When I vote in advance polls this weekend I will not be asked to dip a finger in purple ink. Armed guards will not be inside or outside the polling station. My vote will not be influenced by bribes or intimidation. Sad then, isn’t it, that so many Canadians, having seen the struggles for democracy in the Middle East and North Africa this winter, will not exercise their democratic right between now and May 2nd and yet will feel free to complain about the outcome!
If barely sixty percent of Canadians old enough to vote will do so, all the more reason – among others – to lower the voting age to sixteen.
As difficult as it is for this 51-year old to imagine that 16-year olds were only born around 1995, the fact is that they are in school, and have hopefully had at least some compulsory lessons in Canadian history and social studies. What a great environment of debate and discussion to spark an interest in How Canadians Govern Themselves .
Only as an adult, hearing of the distance so many people feel from our democratic institutions, could I truly appreciate growing up as close as I did to Ottawa (and spending summers even closer).
Going to high school near the site of the War of 1812 Battle of the Châteauguay, which thwarted an over-land invasion by Americans bent on conquering Montréal, I was gifted to have a couple of very enthusiastic history teachers who placed a lot of emphasis on local events. As this also coincided with the Parti Québecois’ historic first election to government in 1976 there was no shortage of material – and of course there was lots of study of the October Crisis of 1970 a few years before.

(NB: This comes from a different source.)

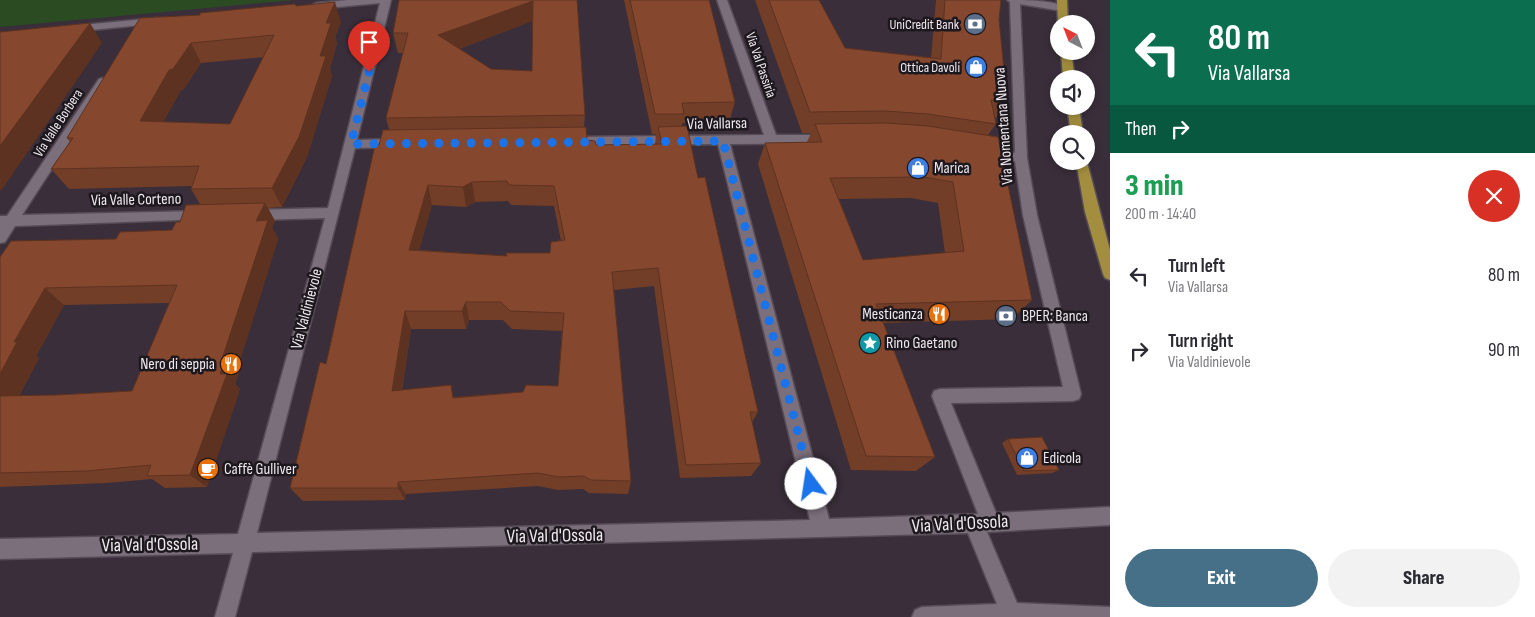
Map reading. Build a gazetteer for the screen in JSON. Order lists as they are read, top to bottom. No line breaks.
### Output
{"streets":{"street":["Via Val Passiria","Via Valle Borbera","Via Vallarsa","Via Nomentana Nuova","Via Valle Corteno","Via Valdinievole","Via Val d'Ossola"]},"crossings":[["Via Val Passiria","Via Vallarsa"],["Via Valle Borbera","Via Valle Corteno"],["Via Nomentana Nuova","Via Val d'Ossola"],["Via Valdinievole","Via Val d'Ossola"]],"places":{"bank":["UniCredit Bank","BPER: Banca"],"shop":["Ottica Davoli","Marica","Edicola"],"restaurant":["Mesticanza","Nero di seppia"],"place":["Rino Gaetano"],"cafe":["Caffè Gulliver"]},"north":"top left","page":{"turn":["80 m","Via Vallarsa"],"then":"Then","heading":["3 min","200 m · 14:40"],"list":[{"name":"Turn left","note":"Via Vallarsa","value":"80 m"},{"name":"Turn right","note":"Via Valdinievole","value":"90 m"}],"buttons":["Exit","Share"]}}
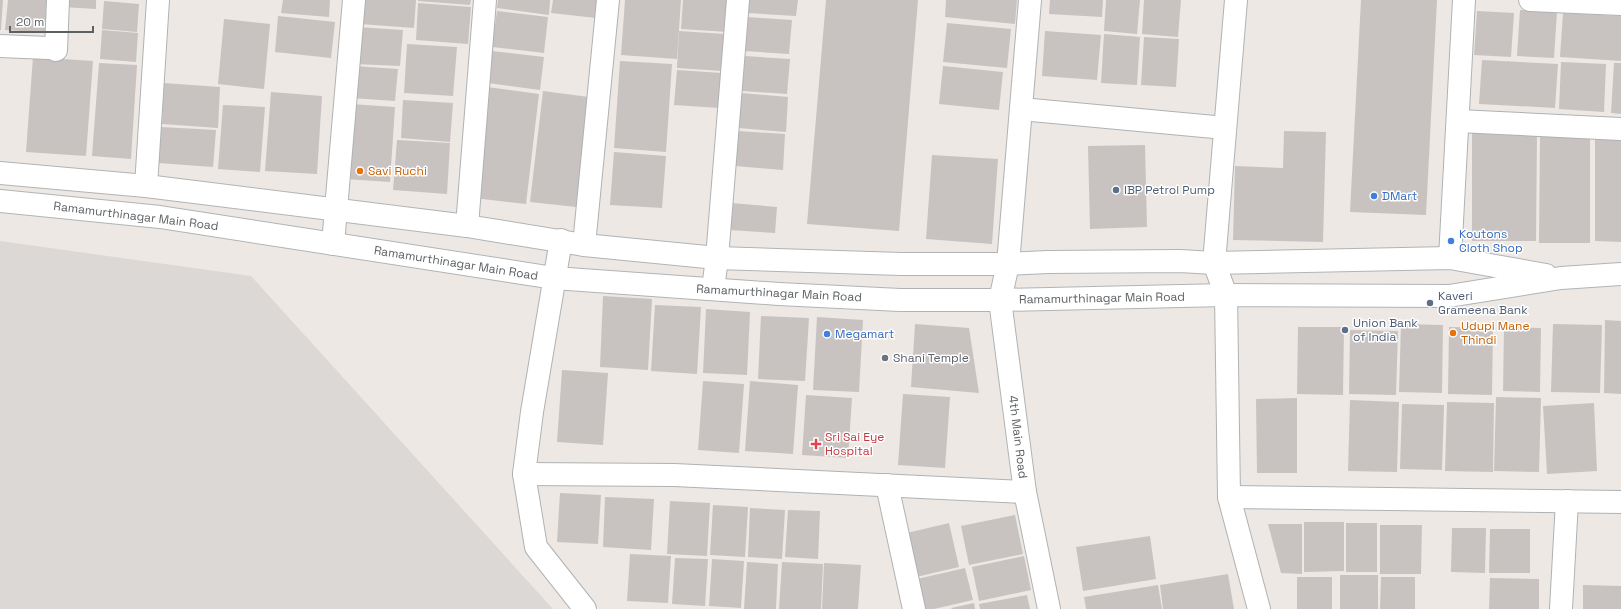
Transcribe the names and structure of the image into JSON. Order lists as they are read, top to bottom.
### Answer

Each year of high school included a day-trip to Ottawa where we would tour Parliament, at least one museum, and the Experimental Farm. Setting off from Ormstown, we’d travel through my home-town of Valleyfield (or its formal name, Salaberry-de-Valleyfield, which honoured French-Canadian lieutenant-colonel Charles-Michel d’Irumberry de Salaberry, hero of the aforementioned La Bataille de la Châteauguay), up past the sprawling horse farms of St-Lazare and the Ottawa River-side town of Hudson (home of NDP leader Jack Layton) to Highways 40 and the 417 which sped us to our destination.
I know that when it came to history and politics I was definitely a nerd but I look back on these opportunities with gratitude.
During the summer I split my time between Portland, Ontario on the Rideau waterways and Perth which, as a War of 1812 military settlement, has a great deal of history in its own right.
In the grand old court house across the street from my grandmother’s, at the time, there sat a judge for many years (John Matheson) who, as a local Member of Parliament during the Lester B. Pearson government, handled the political sausage-making which led to Parliament adapting our much-loved Maple Leaf flag. Matheson, so my grandmother boasted, is a distant relative. My great-grandmother was a sister of Judge Matheson’s grandmother. (The Scottish side of my family make it our life’s work to trace our bloodlines back centuries to the Highlands – roots which I always blame, without evidence admittedly, for my fair, irritation-prone skin.)
All of which is to bring me back to the fact that it was in my youth, even before learning to drive, that I also was most intensely learning about politics and how government works. I’m sure the same is true today so, with so much pathetic apathy among adults, let’s thrown open voting to young people.
Old enough to drive? Old enough to vote!